De eik waarin de kast hangt staat weliswaar op Nederlandse bodem, maar om hem te controleren moeten we de grens over. Gelukkig zijn de grenscontroles tegenwoordig afgeschaft.
De kast hangt in de Winterswijkse buurtschap Kotten, op het prachtige erf van Frank en Femke. We hebben ook een tweede kast opgehangen, in het schuurtje waarin de schapen ’s nachts en bij regen verblijven. Zo maken we de kans dat de steenuilen een geschikte broedplaats treffen, wat groter.
Het erf ziet er prachtig uit, alles wat de steenuilen nodig hebben is aanwezig: ruige perceelscheidingen, kort begraasd weiland, overhoekjes, hoog opgaande eiken, een (jonge) aanplant van hoogstamfruitbomen, een weidepoel, kortom: steenuilenluilekkerland.
Het enige is dat dit deel van Winterswijk wat minder dik bezaaid is met steenuilen en dat de kans dat de kasten gevonden worden, wellicht wat kleiner is dan bijvoorbeeld in Meddo of Huppel. Als ik een steenuil was zou ik het echter wel weten …

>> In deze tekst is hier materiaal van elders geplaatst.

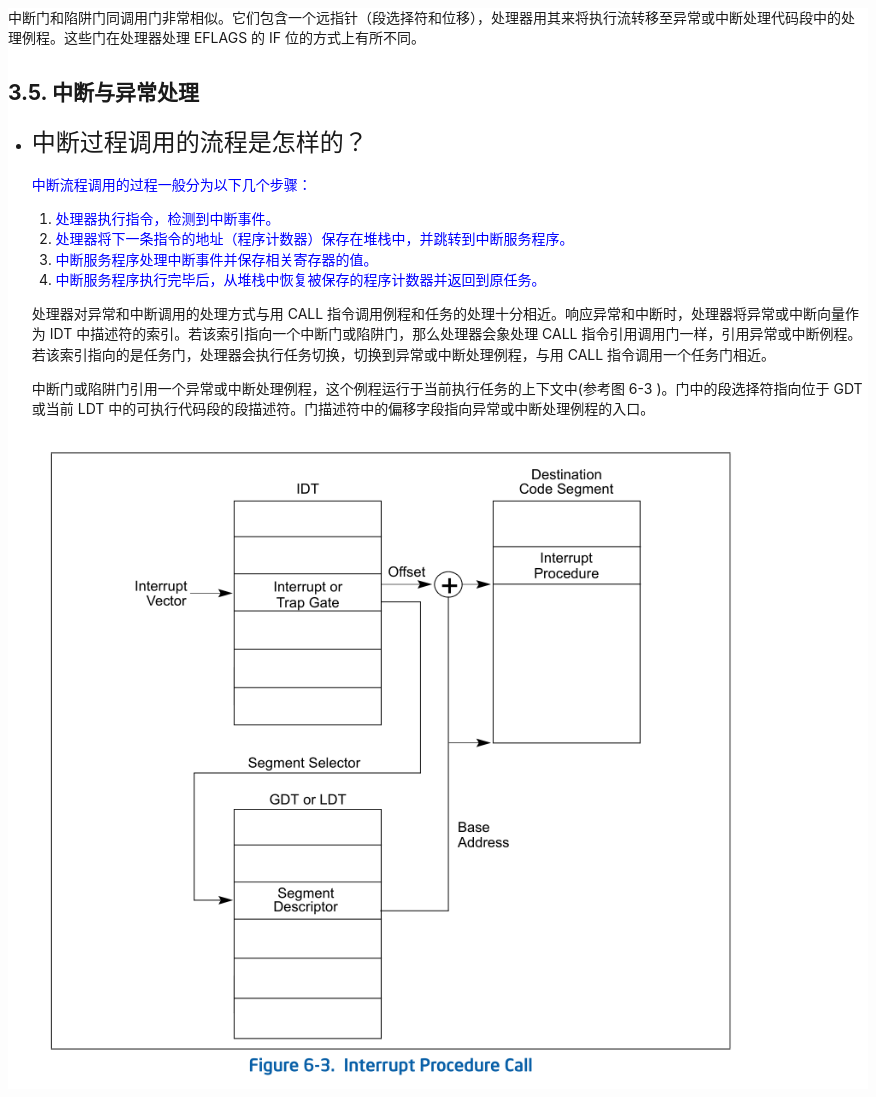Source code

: 中断门和陷阱门同调用门非常相似。它们包含一个远指针（段选择符和位移），处理器用其来将执行流转移至异常或中断处理代码段中的处理例程。这些门在处理器处理 EFLAGS 的 IF 位的方式上有所不同。

## 3.5. 中断与异常处理

-   <font face="华文琥珀" size=5>中断过程调用的流程是怎样的？</font>

    <font color=blue>中断流程调用的过程一般分为以下几个步骤：</font>

    1.  <font color=blue>处理器执行指令，检测到中断事件。</font>
    2.  <font color=blue>处理器将下一条指令的地址（程序计数器）保存在堆栈中，并跳转到中断服务程序。</font>
    3.  <font color=blue>中断服务程序处理中断事件并保存相关寄存器的值。</font>
    4.  <font color=blue>中断服务程序执行完毕后，从堆栈中恢复被保存的程序计数器并返回到原任务。</font>

    处理器对异常和中断调用的处理方式与用 CALL 指令调用例程和任务的处理十分相近。响应异常和中断时，处理器将异常或中断向量作为 IDT 中描述符的索引。若该索引指向一个中断门或陷阱门，那么处理器会象处理 CALL 指令引用调用门一样，引用异常或中断例程。若该索引指向的是任务门，处理器会执行任务切换，切换到异常或中断处理例程，与用 CALL 指令调用一个任务门相近。

    中断门或陷阱门引用一个异常或中断处理例程，这个例程运行于当前执行任务的上下文中(参考图 6-3 )。门中的段选择符指向位于 GDT 或当前 LDT 中的可执行代码段的段描述符。门描述符中的偏移字段指向异常或中断处理例程的入口。

    ![image-20230420231142691](images/image-20230420231142691.png)
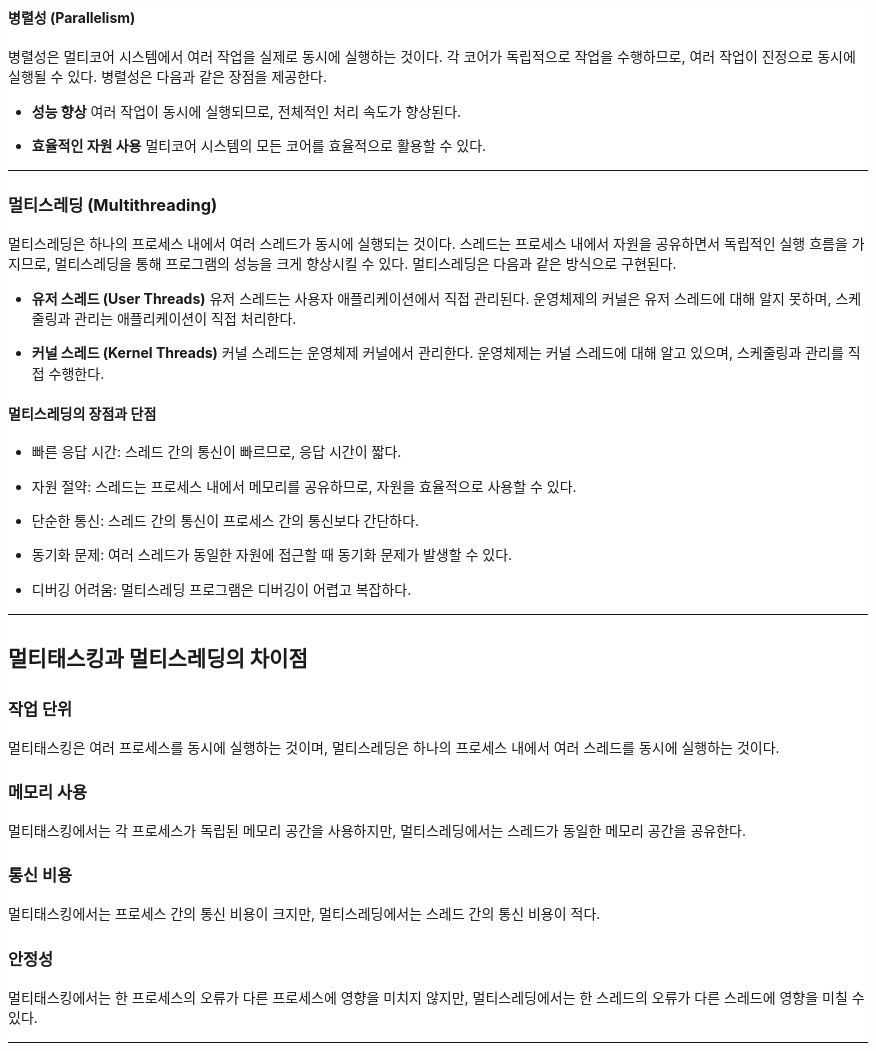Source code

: #### 병렬성 (Parallelism)

병렬성은 멀티코어 시스템에서 여러 작업을 실제로 동시에 실행하는 것이다. 각 코어가 독립적으로 작업을 수행하므로, 여러 작업이 진정으로 동시에 실행될 수 있다. 병렬성은 다음과 같은 장점을 제공한다.

- **성능 향상**
  여러 작업이 동시에 실행되므로, 전체적인 처리 속도가 향상된다.

- **효율적인 자원 사용**
  멀티코어 시스템의 모든 코어를 효율적으로 활용할 수 있다.

---

### 멀티스레딩 (Multithreading)

멀티스레딩은 하나의 프로세스 내에서 여러 스레드가 동시에 실행되는 것이다. 스레드는 프로세스 내에서 자원을 공유하면서 독립적인 실행 흐름을 가지므로, 멀티스레딩을 통해 프로그램의 성능을 크게 향상시킬 수 있다. 멀티스레딩은 다음과 같은 방식으로 구현된다.

- **유저 스레드 (User Threads)**
  유저 스레드는 사용자 애플리케이션에서 직접 관리된다. 운영체제의 커널은 유저 스레드에 대해 알지 못하며, 스케줄링과 관리는 애플리케이션이 직접 처리한다.

- **커널 스레드 (Kernel Threads)**
  커널 스레드는 운영체제 커널에서 관리한다. 운영체제는 커널 스레드에 대해 알고 있으며, 스케줄링과 관리를 직접 수행한다.

#### 멀티스레딩의 장점과 단점

- 빠른 응답 시간: 스레드 간의 통신이 빠르므로, 응답 시간이 짧다.
- 자원 절약: 스레드는 프로세스 내에서 메모리를 공유하므로, 자원을 효율적으로 사용할 수 있다.
- 단순한 통신: 스레드 간의 통신이 프로세스 간의 통신보다 간단하다.

- 동기화 문제: 여러 스레드가 동일한 자원에 접근할 때 동기화 문제가 발생할 수 있다.
- 디버깅 어려움: 멀티스레딩 프로그램은 디버깅이 어렵고 복잡하다.

---

## 멀티태스킹과 멀티스레딩의 차이점

### 작업 단위

멀티태스킹은 여러 프로세스를 동시에 실행하는 것이며, 멀티스레딩은 하나의 프로세스 내에서 여러 스레드를 동시에 실행하는 것이다.

### 메모리 사용

멀티태스킹에서는 각 프로세스가 독립된 메모리 공간을 사용하지만, 멀티스레딩에서는 스레드가 동일한 메모리 공간을 공유한다.

### 통신 비용

멀티태스킹에서는 프로세스 간의 통신 비용이 크지만, 멀티스레딩에서는 스레드 간의 통신 비용이 적다.

### 안정성

멀티태스킹에서는 한 프로세스의 오류가 다른 프로세스에 영향을 미치지 않지만, 멀티스레딩에서는 한 스레드의 오류가 다른 스레드에 영향을 미칠 수 있다.

---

Het zandweggetje waarlangs de eiken staan heet Kommiezenpad en werd vroeger als smokkelpad gebruikt. In de tijd dat het nog loonde om boter, sigaretten, koffie en andere waren de grens over te smokkelen. In de volksmond werden douanebeambten wel Kommiezen genoemd, vandaar de naam. De grenssteen op de foto dateert uit 1766 toen tijdens de Conventie van Burlo definitief de grens tussen het (voormalige) Hertogdom Gelre en het vors-bisdom Münster, vastgesteld werd. Een historische plek dus.